A moment from our interview with Isabella and Roberto.
Could you tell us more about this approach to photography?
Since I first picked up a camera in high school, I have wanted to dig deeper and capture images that say more than the imagery that often accompanies celebrities in popular culture in general and artists and musicians of color in particular. So I am interested in who they really are, their unique ways of communicating, their gestures, and what style means to them.
This resonates with your approach to style too, doesn't it Isabella?
I think that style is to define it for yourself. This is how you find your personal style and how you want to present yourself in dialogue with other people to show, ‘here’s who I am and here’s how I want to be perceived.’ Style is a real conversation, and it is important to have a voice, an original voice.
Isabella, were you ever afraid of what people were going to think when you decided to do something different?
I have found that with age, you do more and more of what rings true to you, and sometimes you only. In our culture, there’s a lot of emphasis on wrinkles and the downside of aging and less focus on how older age often allows people to become more curious and to pursue what they want to do more freely. I think that later in life many people care less about what people think and more about what excites them.
A fond farewell from the Rossellini’s.
Do you agree Roberto, that your mom has become more curious and free as time has passed?
There’s no doubt about it. I’ve seen her go from big city life to a way different lifestyle out here and it’s almost as if she has become a different person. Going back to school, taking on the farm, doing important work for biodiversity and animal welfare. But this is what she wants to do now, and that is the only thing that should matter.
Is this something that you also feel Isabella, that you have become a different person later in life?

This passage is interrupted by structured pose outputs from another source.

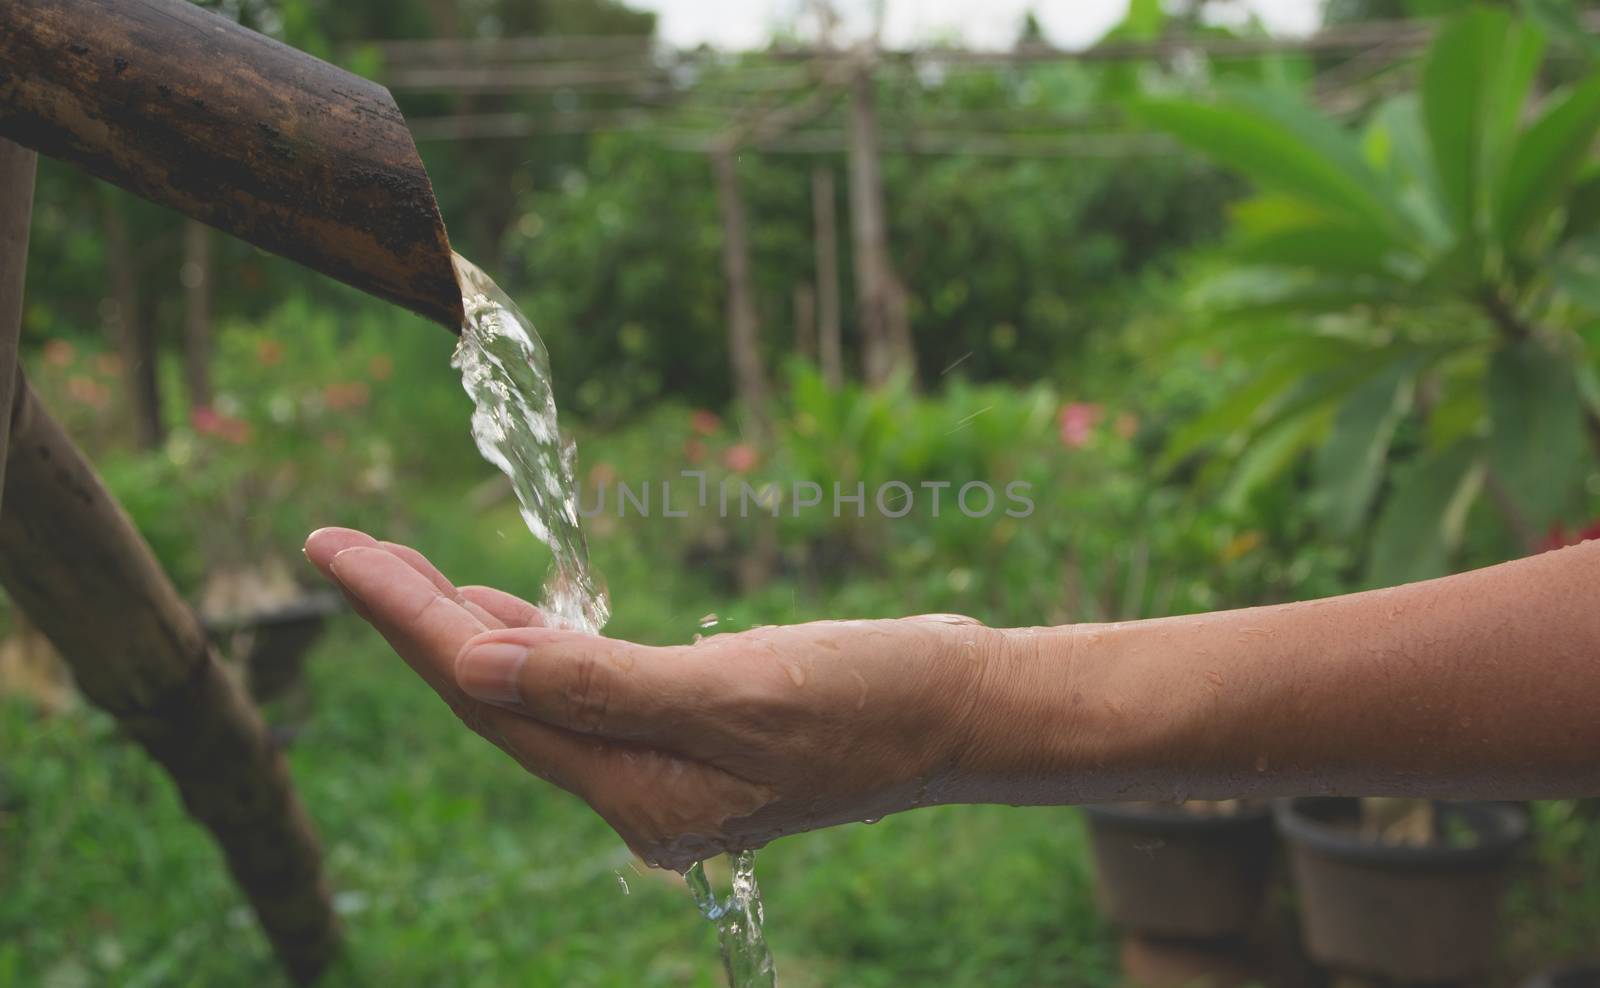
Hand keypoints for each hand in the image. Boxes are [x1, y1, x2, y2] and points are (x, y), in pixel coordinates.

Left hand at [304, 527, 1008, 870]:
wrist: (965, 713)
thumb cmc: (876, 698)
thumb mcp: (742, 691)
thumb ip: (604, 685)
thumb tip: (478, 664)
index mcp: (638, 790)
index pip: (489, 693)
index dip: (406, 615)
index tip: (334, 546)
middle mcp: (634, 787)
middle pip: (494, 697)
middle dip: (413, 616)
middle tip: (337, 543)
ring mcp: (659, 763)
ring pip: (530, 690)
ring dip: (462, 625)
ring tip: (393, 568)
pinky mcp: (686, 729)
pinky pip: (578, 687)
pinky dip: (531, 641)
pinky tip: (500, 611)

Perhaps. But I have always found it incredibly rewarding to pursue your curiosities and being adventurous in the sense of always seeking out new things in life. I was never one to sit back to watch and relax, and here on the farm, life is full of learning possibilities. The confidence to pursue my curiosities rather than fame or fortune is something I got from my parents, and with my children, too, I try to keep things engaging and adventurous.